— Görev listesi —
1) Suriye'deki güvenli bölgeyle ilgili metne göre Trump bu bölgenin ne genişlikte olmasını teklif etmiştir?
2) Suriye'deki güvenli bölgeyi anlatan metni, son cümlesinden sonra gelecek bölümü yazarak sürdürün.

Yaptığı açıklama ile "Kürtleri hedef alması halinde Türk ekonomisinin harap olacağını" belirten Trump Suriye'de bir güvenli bölge kurulması çağrısında bulundu.
Trump tarafından 20 mil (32 km) genişliğinde olması teklif edilen Fırat'ın doğusunda yer alacak ve Irak sınırına doğru uzanacak bu güvenli bölge hattında Ankara daha önce Suriye'de Zeytin Dalı ve Fırat Kalkanı operasyonları ile kontrolü ele geçirilen bölgelerdeki gibi bir yapı oluşturulmasını istiyor.
Cumhurbaşkanlığı Sözcüsü İbrahim Kalın, kabine toplantısının ardından yaptığı basın toplantısında "Buranın kontrolü Türkiye'de olacak. Burada Türkiye'nin askeri konuşlanmasıyla, istihbari faaliyetleriyle, yerel halkın sürece dâhil edilmesiyle bir güvenli bölge oluşturulacak. Aslında şu anda Cerablus-El Bab hattında, Afrin'de ve oradan İdlib'e uzanan coğrafyada bu gerçekleştirilmiş durumda; bu saydığım coğrafya içerisinde ne rejim unsurları var, ne PKK-PYD-YPG unsurları var, ne de DEAŞ unsurları var, buralar güvenli bir bölge hâlinde yerel halk tarafından, yerel kent konseyleri tarafından yönetilmekte. Benzer bir model Münbiç'te ve Fırat'ın doğusunda da rahatlıkla uygulanabilir" dedi.
Reuters'a konuşan bir Türk yetkili de "Güvenli hat kontrolü Türkiye'de olacak. Ancak Türkiye'ye lojistik destek verilmesi gerekiyor. Bunlar bazı üsler, mali destek ve diğer destek alanları vs olabilir. Bu konuda ABD yönetiminin bazı adımlar atmasını bekliyoruz. Son Erdoğan-Trump görüşmesinden sonra bu konuda daha somut gelişmeler görebiliriz" dedi.
Ankara Fırat'ın doğusunda bulunan ve PKK ile bağlantıları nedeniyle Türkiye'nin "terör örgütü" olarak nitelendirdiği Kürt gruplar PYD/YPG'nin ya da Suriye Demokratik Güçleri'nin güvenli bölgenin tamamen dışında kalmasını talep ediyor.

— Sağlanan kayıtlar —

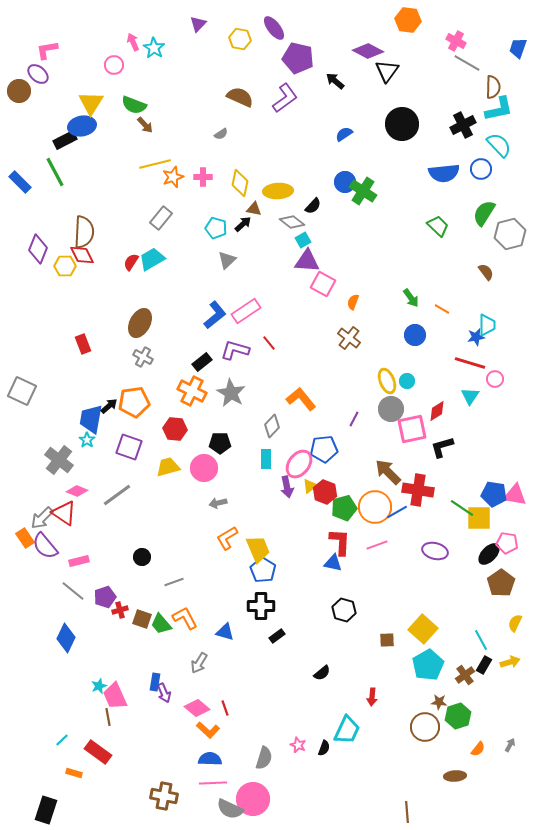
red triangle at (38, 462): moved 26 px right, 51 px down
---
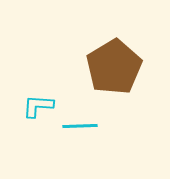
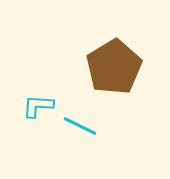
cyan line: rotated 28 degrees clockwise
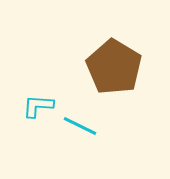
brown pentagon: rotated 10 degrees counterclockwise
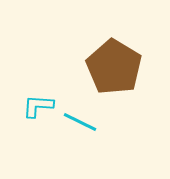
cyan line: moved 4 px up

— Yanıtlar —
1) Trump, güvenli bölgenin 20 mil (32 km) genişliğinde olmasını teklif etmiştir.

2)
"Bu anlaşmada SDG'nin taraf olması, destek vermesi gibi bir durum hiçbir şekilde söz konusu olamaz. Güvenli bölgeye yardım etmeleri bir seçenek bile değil" diyen Türk yetkili de "ABD ile konuşulan konulardan biri boşaltılan yerlerde yönetim konusuydu. Hatta karşılıklı olarak PYD'den boşaltılacak alana kimlerin yerleştirileceğinin yanı sıra burada yönetimin kimlerden oluşacağına kadar bir çalışma oluyordu. Bu konuda yakın zamanda kimlerin yönetimi alacağı konusunda uzlaşma sağlanır" dedi.
ABD destekli Suriye Demokratik Güçleri (SDG) Türkiye ile sınır bölgesinde istikrarı sağlayacak anlaşma ve çözümlere ulaşmayı umduklarını açıkladı. yetkililer Trump'ın önerdiği hattın 20 mil olduğunu belirtmekle beraber bazı noktalarda bu hattın daha da derine inebileceğini belirtiyor.
Türkiye bu süreçte ABD'den lojistik destek beklerken, güvenli bölge oluşturulduktan sonra başlatılacak yeniden imar sürecinde de başta DEAŞ karşıtı koalisyon olmak üzere uluslararası toplumdan mali destek bekliyor.
RUSYA'NIN GÜVENLİ BÖLGEYE BAKIŞI
Ankara'nın önerdiği bu güvenli bölgeye ABD'nin onay verip vermeyeceği yapılacak müzakerelerde netleşecek. Konuyla ilgili ilk görüşme iki ülkenin genelkurmay başkanları arasında bu hafta Brüksel'de yapıldı.
Ankara, YPG/PYD ile ABD arasındaki organik bağın kesilmesini talep ediyor ancak TEPAV güvenlik analisti Nihat Ali Özcan da "ABD'nin anladığı güvenli bölge, madem PKK size buradan saldırıyor, o halde ben PKK'nın silahlı unsurlarını buradan 30 km güneye çekiyorum şeklinde. Kalan bölgelerin yönetimini de şehrin yerel ahalisi yürütecek. Ama ABD önerisine göre bu yerel ahaliyi Kürtler kendi aralarında YPG olarak organize etmişlerse onlar yönetecekler... Tartışılması gereken çok şey var" dedi.
"Ankara'nın güvenli bölge anlayışı Washington'dan farklı olabilir" diyen EDAM Savunma analisti Can Kasapoğlu "Birincisi bu bölgenin, YPG/PYD'nin varlığının korunmasını değil, NATO üyesi Türkiye'nin milli güvenliğini esas alması gerekir. İkincisi de bu güvenli bölgenin ötesinde, PYD/YPG'ye, kalıcı bir otonominin zeminini hazırlayan hiçbir jeopolitik kazanım bırakılmaması gerekir" değerlendirmesinde bulundu.
Analistler Suriye sahasındaki en önemli aktörlerden Rusya'nın güvenli bölgeye nasıl bakacağının Ankara-Washington hattındaki müzakereler kadar önemli olduğuna dikkat çekiyor. Erdoğan 23 Ocak'ta Moskova'da Rusya Devlet Başkanı Vladimir Putin ile Suriye'deki bu kritik gelişmeleri değerlendirecek.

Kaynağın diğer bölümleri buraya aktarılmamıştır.